Дозы мелатонина подбирались из соотношения мемантин: мелатонин = 5:3.

Таким образом, исследуемые дозы комбинации мемантин + мелатонин были 5+3 мг/кг и 10+6 мг/кг. Отдельно, взятый для сравнения, мемантин изучался в дозах 5 и 10 мг/кг.

Характеристика популяции животных, используемых в опытах.

В данном исследовании, для анализа гомогенности популяции животных, использовались показатели массы тела (Таблица 2). Как видно из таблицы 2, группы животных не отличались по массе тела (данные дисперсионного анализа: F5,59=0,93; p=0,47; различия статистически недостоверны). Это свидетельствует о том, что по этому показателю в опытах использовалась гомогенная группа животных.

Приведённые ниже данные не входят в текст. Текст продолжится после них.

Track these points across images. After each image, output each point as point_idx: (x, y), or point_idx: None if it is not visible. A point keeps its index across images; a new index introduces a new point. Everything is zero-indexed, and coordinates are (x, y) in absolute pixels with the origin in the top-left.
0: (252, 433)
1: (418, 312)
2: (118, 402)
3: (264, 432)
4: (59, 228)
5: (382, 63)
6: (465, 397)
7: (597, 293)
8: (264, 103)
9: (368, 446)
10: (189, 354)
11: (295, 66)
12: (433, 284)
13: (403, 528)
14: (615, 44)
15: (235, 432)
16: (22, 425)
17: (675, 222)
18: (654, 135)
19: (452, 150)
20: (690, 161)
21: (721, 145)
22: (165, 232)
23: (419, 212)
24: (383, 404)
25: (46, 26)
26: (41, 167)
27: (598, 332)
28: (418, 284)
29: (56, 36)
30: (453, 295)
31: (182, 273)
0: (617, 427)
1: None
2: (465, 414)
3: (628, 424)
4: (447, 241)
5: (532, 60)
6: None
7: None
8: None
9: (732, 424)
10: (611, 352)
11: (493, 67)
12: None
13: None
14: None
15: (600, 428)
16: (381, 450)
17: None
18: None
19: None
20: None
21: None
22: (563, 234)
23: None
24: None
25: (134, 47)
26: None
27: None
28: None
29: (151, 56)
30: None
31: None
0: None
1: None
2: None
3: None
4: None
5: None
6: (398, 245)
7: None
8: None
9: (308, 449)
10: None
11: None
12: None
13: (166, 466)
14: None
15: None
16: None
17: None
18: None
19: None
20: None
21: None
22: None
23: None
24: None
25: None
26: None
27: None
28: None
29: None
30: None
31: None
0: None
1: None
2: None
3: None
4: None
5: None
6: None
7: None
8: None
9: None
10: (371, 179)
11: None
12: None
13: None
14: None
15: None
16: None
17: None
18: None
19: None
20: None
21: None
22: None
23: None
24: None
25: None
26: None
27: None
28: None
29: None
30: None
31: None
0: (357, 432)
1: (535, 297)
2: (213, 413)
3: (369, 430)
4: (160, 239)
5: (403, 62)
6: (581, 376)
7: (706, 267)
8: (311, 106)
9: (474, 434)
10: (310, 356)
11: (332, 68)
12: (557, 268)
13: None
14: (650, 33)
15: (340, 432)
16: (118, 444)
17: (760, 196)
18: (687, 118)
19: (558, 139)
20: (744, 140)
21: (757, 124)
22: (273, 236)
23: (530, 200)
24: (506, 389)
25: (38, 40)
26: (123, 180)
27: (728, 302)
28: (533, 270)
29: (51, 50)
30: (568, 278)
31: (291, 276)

Влияние исследуемых веществ на двигательную активность и уровень исследовательской мотивации у мышей после введения бета-амилоида в латеральный желудочек мозга.

Данные по влиянию исследуемых веществ на двигательную активность в фазе привыкания и уровень исследовательской мотивации в фазе тренировки приведены в таблице 2. Как видно из таблицы 2, спустя 6 дней после введения бета-амилоида в латеральный желудочек мозга, у животных наблюдалась повышенная двигательная активность по сравнению с контрольной группой мышей. Повторное введение мемантина в дозах 5 и 10 мг/кг не влияло на повышенную локомоторную активность. Введение комбинации веществ мемантин + мелатонин в дозах 5+3 мг/кг и 10+6 мг/кг снижало двигательную активность до контрольного уровня. Однофакторный дисперсионный анализ показал достоверное влияние комбинации веществ (F2,27=16,97; p<0,0001), причем тест Бонферрони показал высокодостоверное действие обеих комбинаций: мемантин 5 мг/кг + мелатонин 3 мг/кг (p<0,01) и мемантин 10 мг/кг + мелатонин 6 мг/кг (p<0,01).

При оценке мотивационного поведения животных, после введения бета-амилоида и исследуемых веществ, статистически достоверных различий выявлено не было (Таблица 2).

Многочисленные исследования свидетельствуют, что у больных болезнью Альгеймера, нарушены суточные ритмы, причем в течение ночной фазы у них наблюдается психомоторная активация. Поскольку у мышей существует обратная ритмика, и фаза сна у них совпадает с дневным временем суток, то успокаивающее действие комбинации мемантин + мелатонин на гиперактивность мышей в дневное время суток свидетельствует о восстановлении нормальных суточных ритмов, что может иметь терапевтическое значение у пациентов с болезнью Альцгеймера.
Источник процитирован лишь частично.